● Work required: Return the stretch of the talk abstract from "Ingrid Moerman is" through "some concrete examples.", copied word for word.

BEGIN Source document

Ingrid Moerman is author or co-author of more than 700 publications in international journals or conference proceedings.
Abstract:
There exist many ways for researching and developing innovative solutions: from theoretical analysis, simulations, small-scale set-up to large-scale experimentation. This first part of this talk will discuss the benefits and pitfalls of different approaches and illustrate them with some concrete examples.
While experimentation seems to be most challenging approach, the second part of this talk will present how the software defined radio (SDR) facility offered in the H2020 ORCA project is capable to accelerate wireless innovation. The advantage of SDR over “off-the-shelf” technology is that it enables full and open implementation of all network functionality, also the lower physical and medium access control (MAC) layers. The ultimate goal of the ORCA project is to enable wireless experimenters to unlock the potential of reconfigurable radio technology by setting up advanced experiments involving end-to-end applications that require control of novel wireless technologies or cooperation between multiple networked SDR platforms within extreme and/or diverging communication needs in terms of latency, reliability or throughput, well before new radio technologies become available on the market in commercial off-the-shelf products.

END Source document
BEGIN Given records

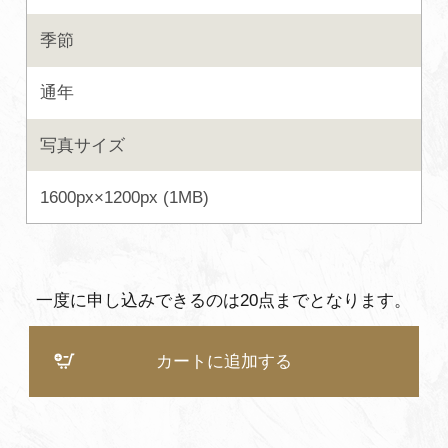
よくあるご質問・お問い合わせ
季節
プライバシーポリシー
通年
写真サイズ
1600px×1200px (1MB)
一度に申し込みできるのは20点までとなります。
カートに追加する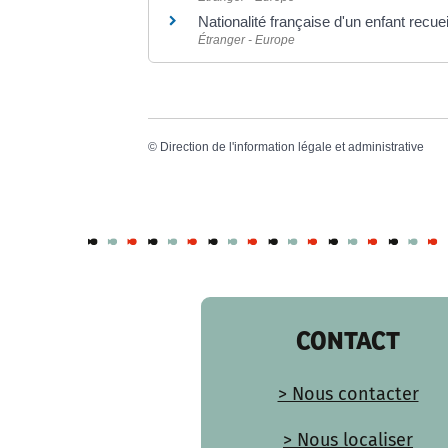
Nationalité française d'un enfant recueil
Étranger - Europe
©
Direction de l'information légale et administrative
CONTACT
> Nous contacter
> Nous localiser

END Given records

● Solved problem:
Ingrid Moerman is author or co-author of more than 700 publications in international journals or conference proceedings.
Abstract:
There exist many ways for researching and developing innovative solutions: from theoretical analysis, simulations, small-scale set-up to large-scale experimentation. This first part of this talk will discuss the benefits and pitfalls of different approaches and illustrate them with some concrete examples.